NASA is saddened by the death of Apollo-era astronaut Philip K. Chapman. He was selected in August 1967 to be a member of Astronaut Group 6, who were primarily scientists rather than pilots.
Chapman was the first Australian-born American astronaut. During the International Geophysical Year in 1958, he was an auroral/radio physicist at Mawson Station, Antarctica, as a member of the Australian National Antarctic Research Expeditions. Later, he was awarded a Doctor of Science in Aeronautics and Astronautics by the Massachusetts Institute of Technology.
After his selection to the astronaut corps, he completed one year of training at Randolph Air Force Base, Texas, and he was involved in preparations for lunar missions, serving in particular as mission scientist for the Apollo 14 mission. Dr. Chapman left the agency in 1972.

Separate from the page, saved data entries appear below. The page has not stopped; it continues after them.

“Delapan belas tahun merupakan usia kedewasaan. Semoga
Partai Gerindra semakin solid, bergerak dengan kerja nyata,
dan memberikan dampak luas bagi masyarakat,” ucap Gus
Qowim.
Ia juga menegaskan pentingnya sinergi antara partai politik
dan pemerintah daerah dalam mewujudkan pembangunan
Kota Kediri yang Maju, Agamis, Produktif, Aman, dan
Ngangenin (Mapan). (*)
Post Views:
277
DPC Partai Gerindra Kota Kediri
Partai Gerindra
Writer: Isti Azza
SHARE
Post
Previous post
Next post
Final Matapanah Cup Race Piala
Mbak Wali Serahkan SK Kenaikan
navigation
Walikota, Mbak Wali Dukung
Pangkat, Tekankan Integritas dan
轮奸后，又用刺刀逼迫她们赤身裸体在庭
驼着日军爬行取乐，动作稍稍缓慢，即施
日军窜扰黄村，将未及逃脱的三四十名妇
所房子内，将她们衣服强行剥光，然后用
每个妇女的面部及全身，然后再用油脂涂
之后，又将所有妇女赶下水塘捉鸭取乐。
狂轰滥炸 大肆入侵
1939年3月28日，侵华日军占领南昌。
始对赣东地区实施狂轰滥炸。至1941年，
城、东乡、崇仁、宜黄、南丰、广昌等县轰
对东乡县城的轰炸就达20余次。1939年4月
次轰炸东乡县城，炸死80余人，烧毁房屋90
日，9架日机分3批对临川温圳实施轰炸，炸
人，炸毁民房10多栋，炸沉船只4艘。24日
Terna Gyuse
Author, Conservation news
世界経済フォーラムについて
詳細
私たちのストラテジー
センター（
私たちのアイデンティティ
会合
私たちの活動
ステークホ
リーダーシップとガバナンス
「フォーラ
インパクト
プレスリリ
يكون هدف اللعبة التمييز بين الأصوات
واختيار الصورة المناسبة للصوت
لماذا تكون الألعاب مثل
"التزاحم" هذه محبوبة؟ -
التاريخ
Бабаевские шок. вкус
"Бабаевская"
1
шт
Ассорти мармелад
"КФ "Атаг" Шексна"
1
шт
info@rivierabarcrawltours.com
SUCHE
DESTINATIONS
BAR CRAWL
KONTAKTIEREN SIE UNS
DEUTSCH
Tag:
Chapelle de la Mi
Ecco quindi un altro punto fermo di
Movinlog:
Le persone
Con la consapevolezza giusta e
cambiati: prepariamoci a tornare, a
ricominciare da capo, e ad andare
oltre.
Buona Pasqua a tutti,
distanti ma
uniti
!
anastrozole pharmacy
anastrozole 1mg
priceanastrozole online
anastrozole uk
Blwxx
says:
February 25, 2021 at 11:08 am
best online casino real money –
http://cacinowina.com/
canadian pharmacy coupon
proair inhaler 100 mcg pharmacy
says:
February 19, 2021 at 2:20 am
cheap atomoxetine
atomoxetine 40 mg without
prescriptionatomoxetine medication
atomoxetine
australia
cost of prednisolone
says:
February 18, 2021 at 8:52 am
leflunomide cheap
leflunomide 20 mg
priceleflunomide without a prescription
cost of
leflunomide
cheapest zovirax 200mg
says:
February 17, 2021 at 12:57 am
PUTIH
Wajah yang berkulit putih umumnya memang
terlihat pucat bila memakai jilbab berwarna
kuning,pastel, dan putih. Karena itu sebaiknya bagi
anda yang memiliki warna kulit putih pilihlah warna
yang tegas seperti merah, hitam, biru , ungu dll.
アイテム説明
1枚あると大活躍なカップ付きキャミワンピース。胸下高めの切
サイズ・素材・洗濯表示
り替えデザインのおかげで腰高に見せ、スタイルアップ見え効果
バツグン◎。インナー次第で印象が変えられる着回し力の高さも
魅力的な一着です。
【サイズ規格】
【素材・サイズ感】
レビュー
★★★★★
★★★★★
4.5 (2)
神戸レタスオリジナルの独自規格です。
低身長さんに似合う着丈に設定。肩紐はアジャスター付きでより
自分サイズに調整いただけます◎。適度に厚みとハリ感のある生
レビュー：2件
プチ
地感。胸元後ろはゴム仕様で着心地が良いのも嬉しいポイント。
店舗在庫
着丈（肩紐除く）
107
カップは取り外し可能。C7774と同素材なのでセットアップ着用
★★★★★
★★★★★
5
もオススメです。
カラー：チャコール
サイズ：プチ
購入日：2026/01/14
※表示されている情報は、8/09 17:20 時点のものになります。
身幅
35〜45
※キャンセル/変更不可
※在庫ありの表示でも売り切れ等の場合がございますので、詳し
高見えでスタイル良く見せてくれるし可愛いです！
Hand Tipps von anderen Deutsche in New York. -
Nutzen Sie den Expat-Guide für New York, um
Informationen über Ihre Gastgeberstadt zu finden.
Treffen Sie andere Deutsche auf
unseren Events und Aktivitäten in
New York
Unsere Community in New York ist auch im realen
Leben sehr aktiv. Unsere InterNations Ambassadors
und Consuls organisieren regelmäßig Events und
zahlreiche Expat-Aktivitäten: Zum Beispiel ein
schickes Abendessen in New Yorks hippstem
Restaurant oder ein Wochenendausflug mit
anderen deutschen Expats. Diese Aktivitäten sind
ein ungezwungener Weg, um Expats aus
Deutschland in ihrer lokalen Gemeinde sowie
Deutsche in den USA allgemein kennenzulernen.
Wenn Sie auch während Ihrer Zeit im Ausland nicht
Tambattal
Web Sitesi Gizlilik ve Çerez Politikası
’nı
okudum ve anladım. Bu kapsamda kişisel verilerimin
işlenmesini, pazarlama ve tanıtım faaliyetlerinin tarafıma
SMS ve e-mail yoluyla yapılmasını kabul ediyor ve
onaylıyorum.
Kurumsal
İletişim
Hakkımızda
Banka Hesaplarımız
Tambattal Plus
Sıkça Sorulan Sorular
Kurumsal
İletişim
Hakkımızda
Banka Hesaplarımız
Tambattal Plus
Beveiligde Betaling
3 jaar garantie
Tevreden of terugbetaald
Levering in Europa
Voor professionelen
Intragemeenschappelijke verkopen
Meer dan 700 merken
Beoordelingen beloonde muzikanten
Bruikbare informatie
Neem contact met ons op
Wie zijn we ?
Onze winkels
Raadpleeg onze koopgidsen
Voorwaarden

Dr. Chapman wanted to expand humanity beyond Earth: “We can build arks for societies of humans to go on multi-generational missions.”
His career after leaving NASA is reported on Wikipedia’s Chapman page. Philip Chapman died on April 5, 2021, in Scottsdale, Arizona.
In this image from 1968, Dr. Chapman trains in the Lunar Module Simulator, Centrifuge, and the Apollo Mission Simulator at the then-Manned Spacecraft Center, now Johnson Space Center. in Houston.